Problems using JSON parser on Morph Asset .dsf files
I seem to be running into two problems trying to load .dsf morph asset files as objects - first, I can't even when they are uncompressed and secondly, I can't open them at all if they are compressed. The function is being passed the absolute path to a file:
function process( name ) {
// open file
var file = new DzFile( name );
if ( file.open( DzFile.ReadOnly ) ) {
// try and if the file won't parse plain go onto try it as a zip file
try {
// Load as DSON object
var ourObject = JSON.parse( file.read() );
}
catch ( e ) {
// close the file
file.close();
// Now open as a DzZipFile
file = new DzZipFile( name );
if ( file.open( DzZipFile.ReadOnly ) ) {
try {
// Load as DSON object
var ourObject = JSON.parse( file.read() );
}
catch ( e ) {
// and if that didn't work either close and give up
file.close();
return;
}
}
}
file.close();
if ( ourObject.modifier_library ) {
// Do stuff
}
}
return;
}
If I send it to an encrypted morph asset it can't even open the file - the file = new DzZipFile( name ); line doesn't return a valid object. I tried making a new variable, var zFile = new DzZipFile( name );, in case it didn't like reusing the file variable but that didn't help. It is getting to the DzZipFile section, just not creating the file object.

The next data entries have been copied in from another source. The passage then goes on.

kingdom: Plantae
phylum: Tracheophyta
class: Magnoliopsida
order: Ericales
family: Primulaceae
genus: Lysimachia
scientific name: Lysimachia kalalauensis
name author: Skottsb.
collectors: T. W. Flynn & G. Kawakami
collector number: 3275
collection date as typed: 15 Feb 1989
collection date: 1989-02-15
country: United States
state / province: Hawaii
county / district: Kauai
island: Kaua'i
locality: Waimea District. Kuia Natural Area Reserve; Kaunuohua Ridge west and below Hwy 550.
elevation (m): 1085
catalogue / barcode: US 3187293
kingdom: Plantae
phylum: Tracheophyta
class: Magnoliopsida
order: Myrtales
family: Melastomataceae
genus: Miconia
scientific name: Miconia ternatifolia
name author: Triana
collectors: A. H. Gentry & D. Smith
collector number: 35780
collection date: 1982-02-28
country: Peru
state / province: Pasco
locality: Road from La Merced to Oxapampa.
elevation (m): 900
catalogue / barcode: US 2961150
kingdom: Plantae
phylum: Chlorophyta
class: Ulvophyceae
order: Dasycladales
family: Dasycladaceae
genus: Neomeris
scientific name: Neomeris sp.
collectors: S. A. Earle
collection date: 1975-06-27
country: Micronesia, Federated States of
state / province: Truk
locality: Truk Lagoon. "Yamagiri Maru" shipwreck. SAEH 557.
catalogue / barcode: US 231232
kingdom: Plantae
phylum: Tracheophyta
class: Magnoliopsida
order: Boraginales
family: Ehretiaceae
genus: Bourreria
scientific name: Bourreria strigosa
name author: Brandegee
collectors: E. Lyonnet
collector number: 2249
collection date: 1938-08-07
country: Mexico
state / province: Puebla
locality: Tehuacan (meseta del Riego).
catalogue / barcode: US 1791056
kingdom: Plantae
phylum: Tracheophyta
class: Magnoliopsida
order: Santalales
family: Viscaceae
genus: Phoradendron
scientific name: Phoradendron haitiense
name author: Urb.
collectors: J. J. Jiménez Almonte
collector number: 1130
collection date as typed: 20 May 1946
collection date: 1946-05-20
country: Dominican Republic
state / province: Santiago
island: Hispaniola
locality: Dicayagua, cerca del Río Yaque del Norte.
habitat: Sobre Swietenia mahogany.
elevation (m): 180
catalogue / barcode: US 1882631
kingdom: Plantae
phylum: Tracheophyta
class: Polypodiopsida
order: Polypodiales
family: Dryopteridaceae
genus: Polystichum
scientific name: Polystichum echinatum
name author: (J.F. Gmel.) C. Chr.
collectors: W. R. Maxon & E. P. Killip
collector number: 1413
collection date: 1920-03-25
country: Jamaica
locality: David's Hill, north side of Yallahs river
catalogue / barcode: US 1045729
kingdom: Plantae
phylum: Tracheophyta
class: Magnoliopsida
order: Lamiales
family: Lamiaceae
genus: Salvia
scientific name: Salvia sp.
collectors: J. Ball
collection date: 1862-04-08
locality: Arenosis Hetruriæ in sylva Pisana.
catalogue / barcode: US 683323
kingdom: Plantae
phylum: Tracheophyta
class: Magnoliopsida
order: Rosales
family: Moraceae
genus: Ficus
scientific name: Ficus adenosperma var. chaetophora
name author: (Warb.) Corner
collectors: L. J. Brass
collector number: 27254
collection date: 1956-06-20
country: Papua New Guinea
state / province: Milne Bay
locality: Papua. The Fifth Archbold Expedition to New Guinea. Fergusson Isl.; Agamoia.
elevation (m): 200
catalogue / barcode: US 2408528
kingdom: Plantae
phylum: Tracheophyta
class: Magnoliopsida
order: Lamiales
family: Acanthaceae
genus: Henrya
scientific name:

If I send it to a plain text Morph Asset it does open the file OK, apparently, but it still doesn't create a valid object with the JSON command.
Comments
Oddly, I just tried again stripping out all the Try stuff and it did work on the plain text morph assets in a folder it had been failing on before. However, I still can't handle compressed assets - and the DSON parser doesn't fail gracefully if asked to, so I think I need some form of the try...catch code.
And on a third look I see there's no read() for DzZipFile, which is a good reason for it to fail anyway (though I seemed to be getting an error before the read function, it wouldn't even create a valid object) - so how, if at all, do we read the contents of a compressed .dsf to pass it to the JSON parser? It certainly doesn't seem to take them directly.
Use DzGZFile. DzZipFile is for zip-files (the ones with multiple files in it, like the installer files).
Ah, I'd missed that. I thought Zip was the wrong compression method. Thanks.